É assustador precisar dizer isso em 2020, mas necessário: não, eu não quero que o presidente morra. Eu gostaria muito que Jair Bolsonaro se curasse do coronavírus e de seu comportamento irresponsável, reiterado em manifestações diárias de desdém sobre a doença. Listou o jornal O Globo pelo menos dez situações em que o chefe do Poder Executivo minimizou a pandemia que paralisou o mundo. Da célebre "gripezinha" à classificação de "histeria" (para as medidas de contenção), um cardápio diverso e constante de desinformação e desapreço pela ciência é oferecido aos brasileiros. Ontem, ao anunciar que testara positivo para covid-19, não foi diferente. Bolsonaro voltou a ser Bolsonaro.
Na entrevista em que se posicionou bem próximo aos repórteres (e chegou a tirar a máscara, instrumento fundamental para proteção contra o vírus), Bolsonaro afirmou que fora medicado com a cloroquina, medicamento mais citado pelo presidente que o ex-amigo Fabrício Queiroz. Médicos têm recorrido à substância combinada à azitromicina para o tratamento da doença, é verdade, mas não há evidências científicas da eficácia - até aqui - do uso no tratamento de pacientes com a covid. Seria bom que houvesse, aliás. Seria ótimo. Todos nós comemoraríamos e retomaríamos a normalidade. Não parece óbvio perceber que, se ainda não retomamos nossas vidas, é porque a cura ainda não foi encontrada?
Bolsonaro conseguiu o que queria. Sem a cobertura do tradicional "cercadinho" em frente ao Palácio da Alvorada, voltou a trazer o holofote para si enquanto executava seus malabarismos políticos. Fez propaganda da cloroquina, desdenhou do isolamento e apareceu na capa dos jornais. Apoiadores aplaudiram. Opositores repudiaram. O presidente "paz e amor" deu lugar a um "influencer" que propagandeia o uso de um remédio.
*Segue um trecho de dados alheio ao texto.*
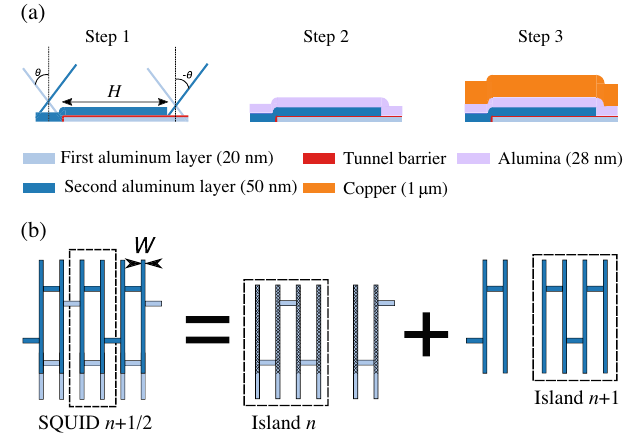
FIG. 6. Screening effect of the ground capacitance. (a) Longi- tudinal cut of a junction during the fabrication process. The first step is a double angle evaporation of aluminum via bridge-free technique with θ ¼ 35 °. The overlap between the two layers define the height H of a junction. Second step is a conformal deposition of alumina using atomic layer deposition. Third step is a sputtering of a thick copper layer. The bottom layer is mostly screened by the top layer. (b) Top view of the junctions. In this example, this short array is composed of three SQUID ’ s labeled n − 1 = 2 , n þ 1 = 2 , n þ 3 = 2 , and two superconducting islands, n and n þ 1 . Regarding the superconducting island, the capacitance between the bottom layer and the top ground is much smaller than that between the top layer and the top ground as the hatched region of the bottom layer is totally screened by the top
No tocante a isso daí, é no mínimo irresponsável.
Enquanto a nação chora quase 67 mil homens e mulheres enterrados - sem sequer dar a chande de um adeus de suas famílias -, o presidente regozija-se de seu comportamento infantil, inspirando outros milhares de brasileiros a fazerem o mesmo. A busca por um remédio contra o orgulho da ignorância continua.